Corruption ou mauvaise gestion ?

Au CNT, des préoccupations ont été exprimées quant à la gestion et à la transparence des recettes de l’État. Fabara Koné a révélé que l’argent perçu suite aux infractions policières liées au mauvais stationnement des véhicules n’est pas versé au Trésor public. Que ni le Trésor ni le ministère de la Sécurité, ni le gouvernorat n’ont connaissance de la destination de ces fonds. La Commission de contrôle budgétaire a recommandé une séance en inter-commission avec les départements concernés, pour aborder la problématique avant la Loi de finance initiale de 2025.

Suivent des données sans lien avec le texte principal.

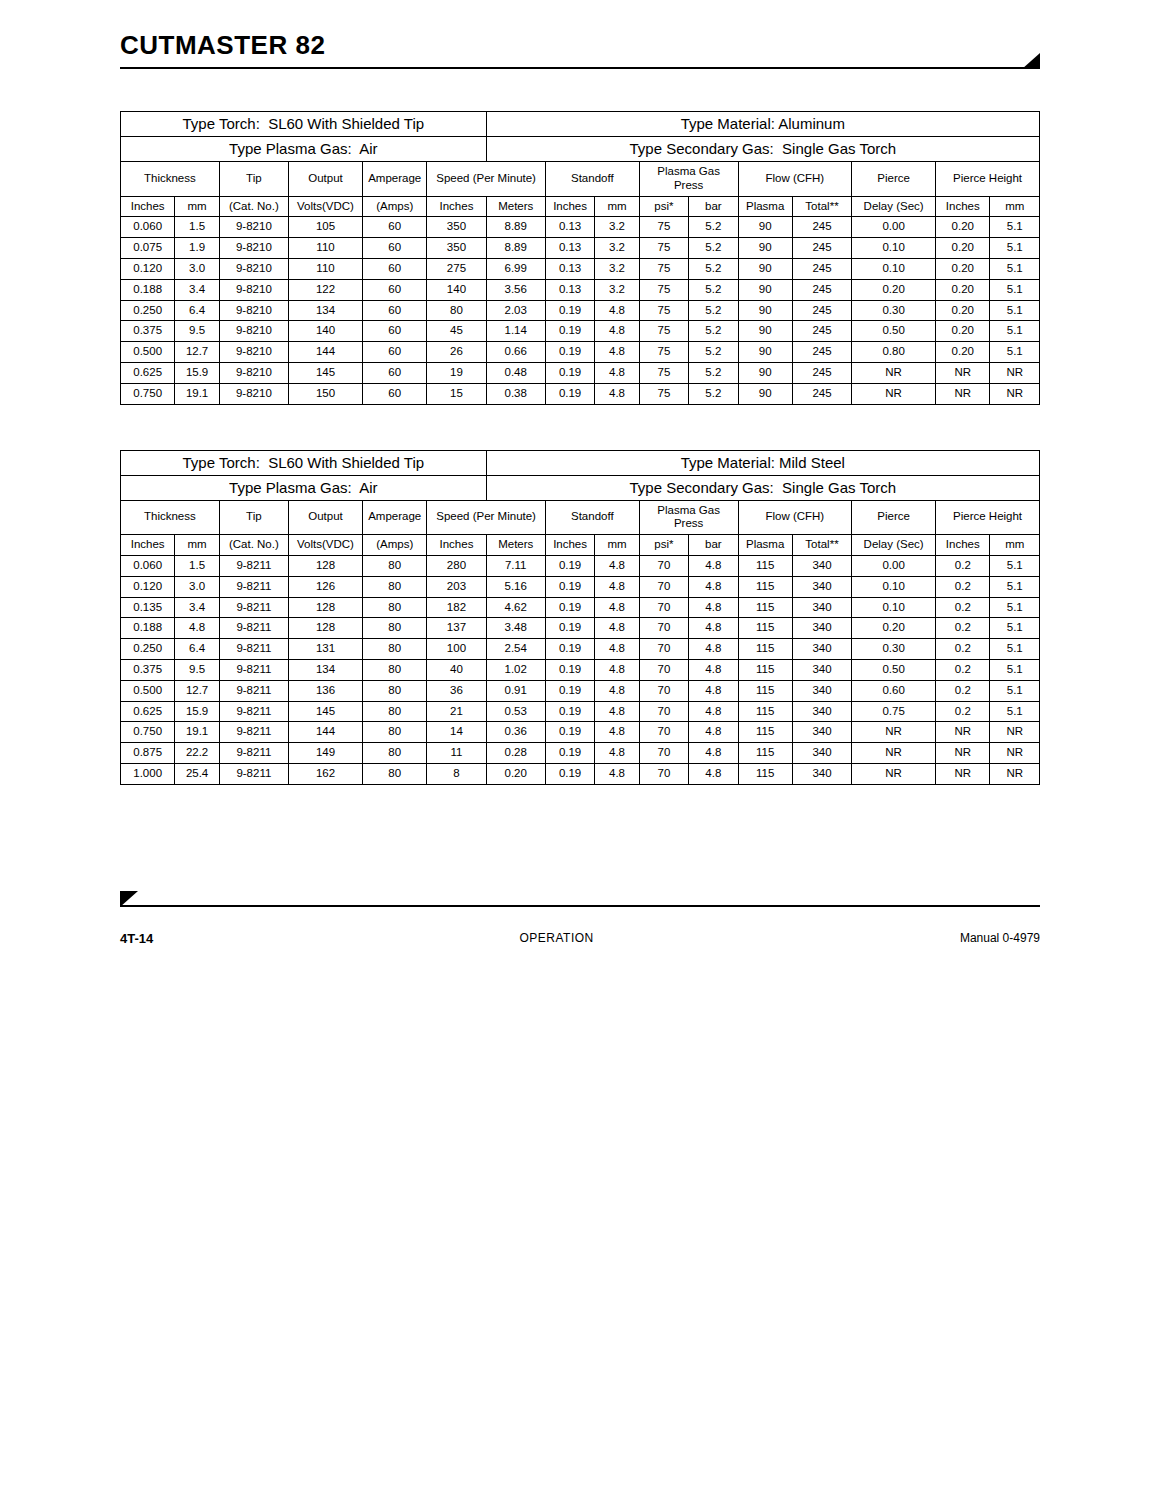CUTMASTER 82
| Type Torch: SL60 With Shielded Tip | Type Material: Aluminum |
| --- | --- |
| Type Plasma Gas: Air | Type Secondary Gas: Single Gas Torch |
| Thickness | Tip | Output | Amperage | Speed (Per Minute) | Standoff | Plasma Gas Press | Flow (CFH) | Pierce | Pierce Height |
| Inches | mm | (Cat. No.) | Volts(VDC) | (Amps) | Inches | Meters | Inches | mm | psi* | bar | Plasma | Total** | Delay (Sec) | Inches | mm |
| 0.060 | 1.5 | 9-8210 | 105 | 60 | 350 | 8.89 | 0.13 | 3.2 | 75 | 5.2 | 90 | 245 | 0.00 | 0.20 | 5.1 |
| 0.075 | 1.9 | 9-8210 | 110 | 60 | 350 | 8.89 | 0.13 | 3.2 | 75 | 5.2 | 90 | 245 | 0.10 | 0.20 | 5.1 |
| 0.120 | 3.0 | 9-8210 | 110 | 60 | 275 | 6.99 | 0.13 | 3.2 | 75 | 5.2 | 90 | 245 | 0.10 | 0.20 | 5.1 |
| 0.188 | 3.4 | 9-8210 | 122 | 60 | 140 | 3.56 | 0.13 | 3.2 | 75 | 5.2 | 90 | 245 | 0.20 | 0.20 | 5.1 |
| 0.250 | 6.4 | 9-8210 | 134 | 60 | 80 | 2.03 | 0.19 | 4.8 | 75 | 5.2 | 90 | 245 | 0.30 | 0.20 | 5.1 |
| 0.375 | 9.5 | 9-8210 | 140 | 60 | 45 | 1.14 | 0.19 | 4.8 | 75 | 5.2 | 90 | 245 | 0.50 | 0.20 | 5.1 |
| 0.500 | 12.7 | 9-8210 | 144 | 60 | 26 | 0.66 | 0.19 | 4.8 | 75 | 5.2 | 90 | 245 | 0.80 | 0.20 | 5.1 |
| 0.625 | 15.9 | 9-8210 | 145 | 60 | 19 | 0.48 | 0.19 | 4.8 | 75 | 5.2 | 90 | 245 | NR | NR | NR |
| 0.750 | 19.1 | 9-8210 | 150 | 60 | 15 | 0.38 | 0.19 | 4.8 | 75 | 5.2 | 90 | 245 | NR | NR | NR |
| Type Torch: SL60 With Shielded Tip | Type Material: Mild Steel |
| --- | --- |
| Type Plasma Gas: Air | Type Secondary Gas: Single Gas Torch |
| Thickness | Tip | Output | Amperage | Speed (Per Minute) | Standoff | Plasma Gas Press | Flow (CFH) | Pierce | Pierce Height |
| Inches | mm | (Cat. No.) | Volts(VDC) | (Amps) | Inches | Meters | Inches | mm | psi* | bar | Plasma | Total** | Delay (Sec) | Inches | mm |
| 0.060 | 1.5 | 9-8211 | 128 | 80 | 280 | 7.11 | 0.19 | 4.8 | 70 | 4.8 | 115 | 340 | 0.00 | 0.2 | 5.1 |
| 0.120 | 3.0 | 9-8211 | 126 | 80 | 203 | 5.16 | 0.19 | 4.8 | 70 | 4.8 | 115 | 340 | 0.10 | 0.2 | 5.1 |
| 0.135 | 3.4 | 9-8211 | 128 | 80 | 182 | 4.62 | 0.19 | 4.8 | 70 | 4.8 | 115 | 340 | 0.10 | 0.2 | 5.1 |
| 0.188 | 4.8 | 9-8211 | 128 | 80 | 137 | 3.48 | 0.19 | 4.8 | 70 | 4.8 | 115 | 340 | 0.20 | 0.2 | 5.1 |
| 0.250 | 6.4 | 9-8211 | 131 | 80 | 100 | 2.54 | 0.19 | 4.8 | 70 | 4.8 | 115 | 340 | 0.30 | 0.2 | 5.1 |
| 0.375 | 9.5 | 9-8211 | 134 | 80 | 40 | 1.02 | 0.19 | 4.8 | 70 | 4.8 | 115 | 340 | 0.50 | 0.2 | 5.1 |
| 0.500 | 12.7 | 9-8211 | 136 | 80 | 36 | 0.91 | 0.19 | 4.8 | 70 | 4.8 | 115 | 340 | 0.60 | 0.2 | 5.1 |
| 0.625 | 15.9 | 9-8211 | 145 | 80 | 21 | 0.53 | 0.19 | 4.8 | 70 | 4.8 | 115 | 340 | 0.75 | 0.2 | 5.1 |
| 0.750 | 19.1 | 9-8211 | 144 | 80 | 14 | 0.36 | 0.19 | 4.8 | 70 | 4.8 | 115 | 340 | NR | NR | NR |
| 0.875 | 22.2 | 9-8211 | 149 | 80 | 11 | 0.28 | 0.19 | 4.8 | 70 | 4.8 | 115 | 340 | NR | NR | NR |
| 1.000 | 25.4 | 9-8211 | 162 | 80 | 8 | 0.20 | 0.19 | 4.8 | 70 | 4.8 | 115 | 340 | NR | NR | NR |
4T-14
OPERATION
Manual 0-4979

Aussi, la restructuration d’Electricité de Guinée (EDG) a été demandée en raison de son impact budgétaire significatif. Selon le CNT, EDG consomme plus de la moitié des recettes minières, avec des créances fiscales non honorées s’élevant à 1 279 milliards de francs guinéen. La Commission a souligné que presque toutes les recettes minières servent à couvrir les subventions allouées à EDG, ce qui empêche le financement d’autres secteurs essentiels. « Il en ressort donc que l’impact budgétaire de cette société est évalué à date à 4 199 milliards de francs guinéens. »

L’entêtement de l’ARPT

Le CNT dit avoir constaté avec regret la non-rétrocession des redevances collectées par l’ARPT, Autorité de régulation des Postes et télécommunications au Trésor public, avec seulement 30 milliards de GNF payés sur une prévision de 381 milliards de GNF. « Cette année, sur une prévision de 381 milliards, l’ARPT a émis le souhait de ne payer que 110 milliards. » Sur ce montant proposé par l’ARPT, « seulement 30 milliards ont été payés, soit un taux de 27%. » Le CNT précise que la question de rétrocession des ressources collectées par l’ARPT revient à chaque session budgétaire et que ses recommandations à cet effet sont restées vaines.

Pour améliorer la mobilisation et la sécurisation des recettes fiscales et douanières, le CNT invite le gouvernement à accélérer la mise en œuvre de la facturation électronique et la dématérialisation des paiements douaniers. Les ministres présents à la plénière du 5 août se sont engagés à respecter les recommandations des Conseillers nationaux et à revitaliser les secteurs pourvoyeurs de revenus, pour maximiser les recettes de l’État.